A PEC 66/23 altera o custo de carregamento dos precatórios, que passa a ser o
menor entre Selic e IPCA + 2% ao ano (juros de mora), redefine o ritmo de
pagamentos por meio de uma “escada de depósitos” atrelada à Receita Corrente
Líquida (RCL) e retira os precatórios federais do resultado primário em 2026, com
reinclusão gradual a partir de 2027.

No Estado de São Paulo, mantemos foco em acordos diretos. No Município de São
Paulo, suspendemos aquisições de OC-26/27 e recalibramos premissas do estoque
legado. No Estado do Rio de Janeiro, projetamos alongamento de prazo para
recebimento via ordem cronológica nos orçamentos OCs 2025, 2026 e 2027. Para
esses casos, passaremos a priorizar acordos para encurtar a duration. Já no
Município do Rio, ente em regime comum, mantemos perspectiva positiva para
manutenção de pagamento das ordens cronológicas vigentes (2025/2026) e
seguiremos monitorando os depósitos ao longo dos próximos anos.

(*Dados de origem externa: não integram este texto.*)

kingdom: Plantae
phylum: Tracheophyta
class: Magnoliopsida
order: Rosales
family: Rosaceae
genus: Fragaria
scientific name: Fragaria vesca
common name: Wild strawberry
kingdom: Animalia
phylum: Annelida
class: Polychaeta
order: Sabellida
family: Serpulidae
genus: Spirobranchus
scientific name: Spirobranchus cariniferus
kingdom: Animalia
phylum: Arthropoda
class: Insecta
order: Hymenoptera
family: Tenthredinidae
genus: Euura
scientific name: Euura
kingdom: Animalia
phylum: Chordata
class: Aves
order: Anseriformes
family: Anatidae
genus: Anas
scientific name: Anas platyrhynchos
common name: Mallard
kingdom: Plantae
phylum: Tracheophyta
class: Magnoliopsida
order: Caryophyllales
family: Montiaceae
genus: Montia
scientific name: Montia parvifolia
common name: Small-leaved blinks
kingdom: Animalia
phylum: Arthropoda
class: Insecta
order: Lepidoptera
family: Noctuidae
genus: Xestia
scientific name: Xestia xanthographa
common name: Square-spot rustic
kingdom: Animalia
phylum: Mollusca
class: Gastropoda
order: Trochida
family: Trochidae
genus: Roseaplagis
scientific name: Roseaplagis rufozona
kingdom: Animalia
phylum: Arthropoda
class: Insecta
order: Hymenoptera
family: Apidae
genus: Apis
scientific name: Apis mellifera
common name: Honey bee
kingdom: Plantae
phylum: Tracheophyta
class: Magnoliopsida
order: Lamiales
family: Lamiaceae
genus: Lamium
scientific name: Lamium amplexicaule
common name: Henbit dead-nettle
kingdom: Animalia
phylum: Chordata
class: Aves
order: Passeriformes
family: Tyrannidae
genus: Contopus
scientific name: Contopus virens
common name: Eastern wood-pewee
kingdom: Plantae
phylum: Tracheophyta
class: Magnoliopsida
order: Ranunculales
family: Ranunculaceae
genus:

Os fundos Vail I, II, Davos e JC7 não apresentam impactos significativos; já o Vail III
requer ajustes finos em prazo, deságio e composição entre ativos encaminhados
para acordo e ordem cronológica.

No mercado, projetamos ampliação dos deságios em entes subnacionais e maior
apetite por federais, dados os ganhos em previsibilidade. Seguimos monitorando a
possível entrada de ADI’s nas instâncias superiores com pedido de liminar para
efeito de suspensão das medidas deliberadas na PEC.